„Chemnitz ist das punktuelle Brennglas“ – Wilhelm Heitmeyer im Interview
Als Sie letzte Woche die Bilder der Demonstrationen in Chemnitz gesehen haben – haben Sie sich da im Stillen gedacht: „Ich habe es schon immer gesagt“? Schließlich stellen Sie – basierend auf Ihren anerkannten Langzeitstudien – seit den 90er Jahren die nun aufbrechende Problementwicklung dar.
Die Ereignisse von Chemnitz sind ja nicht plötzlich vom Himmel gestürzt. Insofern sind auch manche Äußerungen und Verwunderungen insbesondere von politischen Eliten selbst verwunderlich. Außerdem muss man die Analyse breiter anlegen. In 2001 habe ich einen Aufsatz veröffentlicht mit dem Titel „Autoritärer Kapitalismus, Demokratieentleerung und Rechtspopulismus“. Die These war, dass der globale Kapitalismus immer mehr Kontrollgewinne erzielt, während die nationalstaatliche Politik immer mehr Kontrollverluste erfährt. Daraus entstehen auch soziale Desintegrationserfahrungen bzw. Ängste in Teilen der Bevölkerung mit Gefühlen der individuellen Kontrollverluste über das eigene Leben.

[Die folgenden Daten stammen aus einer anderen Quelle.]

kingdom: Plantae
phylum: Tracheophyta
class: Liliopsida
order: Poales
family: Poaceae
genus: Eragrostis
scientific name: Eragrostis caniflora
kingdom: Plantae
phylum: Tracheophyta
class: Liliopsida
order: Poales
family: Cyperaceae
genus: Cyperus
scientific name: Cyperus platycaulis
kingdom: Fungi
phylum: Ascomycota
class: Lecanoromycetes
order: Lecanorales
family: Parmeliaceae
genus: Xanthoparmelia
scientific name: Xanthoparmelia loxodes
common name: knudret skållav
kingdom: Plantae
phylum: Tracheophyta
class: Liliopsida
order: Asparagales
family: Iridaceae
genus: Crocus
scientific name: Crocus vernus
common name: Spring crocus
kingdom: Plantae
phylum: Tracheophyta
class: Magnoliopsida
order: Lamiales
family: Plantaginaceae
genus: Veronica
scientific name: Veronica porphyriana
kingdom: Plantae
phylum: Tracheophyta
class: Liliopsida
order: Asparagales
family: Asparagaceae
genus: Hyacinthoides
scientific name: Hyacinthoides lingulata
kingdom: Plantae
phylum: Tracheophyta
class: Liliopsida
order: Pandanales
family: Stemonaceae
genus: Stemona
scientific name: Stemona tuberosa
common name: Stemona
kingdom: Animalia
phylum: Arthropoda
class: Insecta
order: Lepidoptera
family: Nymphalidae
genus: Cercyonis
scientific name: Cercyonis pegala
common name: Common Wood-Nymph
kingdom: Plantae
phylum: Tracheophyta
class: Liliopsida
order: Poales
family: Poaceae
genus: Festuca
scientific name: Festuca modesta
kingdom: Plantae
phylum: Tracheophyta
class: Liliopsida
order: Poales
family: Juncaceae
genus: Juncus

Damit geht eine Demokratieentleerung einher, dass Teile der Gesellschaft nicht mehr das Gefühl haben, dass die regierende Politik die sozialen und auch kulturellen Probleme lösen kann. Am Ende habe ich 2001 behauptet, dass ein rabiater Rechtspopulismus der Gewinner sein wird. Die These war wohl nicht völlig falsch.